(Records shown begins)

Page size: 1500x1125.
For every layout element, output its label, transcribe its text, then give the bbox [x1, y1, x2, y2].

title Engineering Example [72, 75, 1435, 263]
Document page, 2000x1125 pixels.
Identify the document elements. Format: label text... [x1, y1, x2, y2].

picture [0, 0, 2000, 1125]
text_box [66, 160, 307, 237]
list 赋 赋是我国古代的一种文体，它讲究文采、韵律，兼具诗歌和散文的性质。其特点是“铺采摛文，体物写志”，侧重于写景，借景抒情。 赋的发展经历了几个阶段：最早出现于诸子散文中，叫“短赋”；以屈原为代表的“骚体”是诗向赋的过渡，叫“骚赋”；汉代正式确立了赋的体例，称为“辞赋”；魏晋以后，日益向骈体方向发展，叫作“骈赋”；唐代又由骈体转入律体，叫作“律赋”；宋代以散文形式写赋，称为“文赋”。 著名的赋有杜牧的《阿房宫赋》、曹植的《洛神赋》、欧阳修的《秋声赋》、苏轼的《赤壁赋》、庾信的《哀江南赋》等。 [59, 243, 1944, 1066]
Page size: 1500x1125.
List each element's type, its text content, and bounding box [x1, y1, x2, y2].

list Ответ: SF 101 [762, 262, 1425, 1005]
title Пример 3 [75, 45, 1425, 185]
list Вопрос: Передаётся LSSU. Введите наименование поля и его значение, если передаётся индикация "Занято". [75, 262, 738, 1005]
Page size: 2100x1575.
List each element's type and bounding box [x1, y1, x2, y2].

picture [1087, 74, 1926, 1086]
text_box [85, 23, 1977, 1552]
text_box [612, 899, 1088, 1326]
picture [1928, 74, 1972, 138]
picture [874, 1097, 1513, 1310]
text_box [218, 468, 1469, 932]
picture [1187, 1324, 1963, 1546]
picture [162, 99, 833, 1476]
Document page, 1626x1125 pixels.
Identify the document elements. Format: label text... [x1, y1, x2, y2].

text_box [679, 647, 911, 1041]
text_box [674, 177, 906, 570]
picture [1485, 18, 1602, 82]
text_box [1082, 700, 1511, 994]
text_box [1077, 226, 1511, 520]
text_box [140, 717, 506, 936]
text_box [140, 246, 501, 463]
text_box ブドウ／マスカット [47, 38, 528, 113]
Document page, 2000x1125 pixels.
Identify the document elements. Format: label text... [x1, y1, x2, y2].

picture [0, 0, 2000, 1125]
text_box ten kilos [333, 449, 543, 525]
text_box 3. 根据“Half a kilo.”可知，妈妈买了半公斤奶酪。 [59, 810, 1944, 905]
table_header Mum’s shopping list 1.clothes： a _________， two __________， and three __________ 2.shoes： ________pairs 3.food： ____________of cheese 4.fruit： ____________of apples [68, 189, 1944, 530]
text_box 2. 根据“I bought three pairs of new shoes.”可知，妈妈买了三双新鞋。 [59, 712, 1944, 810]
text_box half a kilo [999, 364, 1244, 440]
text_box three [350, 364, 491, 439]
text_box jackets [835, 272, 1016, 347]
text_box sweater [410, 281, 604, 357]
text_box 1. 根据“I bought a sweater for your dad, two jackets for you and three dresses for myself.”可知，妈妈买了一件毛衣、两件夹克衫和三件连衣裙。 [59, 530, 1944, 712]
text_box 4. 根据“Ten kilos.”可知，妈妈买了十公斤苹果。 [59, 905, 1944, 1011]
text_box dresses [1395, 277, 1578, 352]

(Records shown ends)

**Your task**
This calls for an exact transcription of every entry above.

**Exercise solution**
Page size: 1500x1125.
For every layout element, output its label, transcribe its text, then give the bbox [x1, y1, x2, y2].

title Engineering Example [72, 75, 1435, 263]
Document page, 2000x1125 pixels.
Identify the document elements. Format: label text... [x1, y1, x2, y2].

picture [0, 0, 2000, 1125]
text_box [66, 160, 307, 237]
list 赋 赋是我国古代的一种文体，它讲究文采、韵律，兼具诗歌和散文的性质。其特点是“铺采摛文，体物写志”，侧重于写景，借景抒情。 赋的发展经历了几个阶段：最早出现于诸子散文中，叫“短赋”；以屈原为代表的“骚体”是诗向赋的过渡，叫“骚赋”；汉代正式确立了赋的体例，称为“辞赋”；魏晋以后，日益向骈体方向发展，叫作“骈赋”；唐代又由骈体转入律体，叫作“律赋”；宋代以散文形式写赋，称为“文赋”。 著名的赋有杜牧的《阿房宫赋》、曹植的《洛神赋》、欧阳修的《秋声赋》、苏轼的《赤壁赋》、庾信的《哀江南赋》等。 [59, 243, 1944, 1066]
Page size: 1500x1125.
List each element's type, its text content, and bounding box [x1, y1, x2, y2].

list Ответ: SF 101 [762, 262, 1425, 1005]
title Пример 3 [75, 45, 1425, 185]
list Вопрос: Передаётся LSSU. Введите наименование поля и его значение, если передаётся индикация "Занято". [75, 262, 738, 1005]
Page size: 2100x1575.
List each element's type and bounding box [x1, y1, x2, y2].

picture [1087, 74, 1926, 1086]
text_box [85, 23, 1977, 1552]
text_box [612, 899, 1088, 1326]
picture [1928, 74, 1972, 138]
picture [874, 1097, 1513, 1310]
text_box [218, 468, 1469, 932]
picture [1187, 1324, 1963, 1546]
picture [162, 99, 833, 1476]
Document page, 1626x1125 pixels.
Identify the document elements. Format: label text... [x1, y1, x2, y2].

text_box [679, 647, 911, 1041]
text_box [674, 177, 906, 570]
picture [1485, 18, 1602, 82]
text_box [1082, 700, 1511, 994]
text_box [1077, 226, 1511, 520]
text_box [140, 717, 506, 936]
text_box [140, 246, 501, 463]
text_box ブドウ／マスカット [47, 38, 528, 113]
Document page, 2000x1125 pixels.
Identify the document elements. Format: label text... [x1, y1, x2, y2].

picture [0, 0, 2000, 1125]
text_box ten kilos [333, 449, 543, 525]
text_box 3. 根据“Half a kilo.”可知，妈妈买了半公斤奶酪。 [59, 810, 1944, 905]
table_header Mum’s shopping list 1.clothes： a _________， two __________， and three __________ 2.shoes： ________pairs 3.food： ____________of cheese 4.fruit： ____________of apples [68, 189, 1944, 530]
text_box 2. 根据“I bought three pairs of new shoes.”可知，妈妈买了三双新鞋。 [59, 712, 1944, 810]
text_box half a kilo [999, 364, 1244, 440]
text_box three [350, 364, 491, 439]
text_box jackets [835, 272, 1016, 347]
text_box sweater [410, 281, 604, 357]
text_box 1. 根据“I bought a sweater for your dad, two jackets for you and three dresses for myself.”可知，妈妈买了一件毛衣、两件夹克衫和三件连衣裙。 [59, 530, 1944, 712]
text_box 4. 根据“Ten kilos.”可知，妈妈买了十公斤苹果。 [59, 905, 1944, 1011]
text_box dresses [1395, 277, 1578, 352]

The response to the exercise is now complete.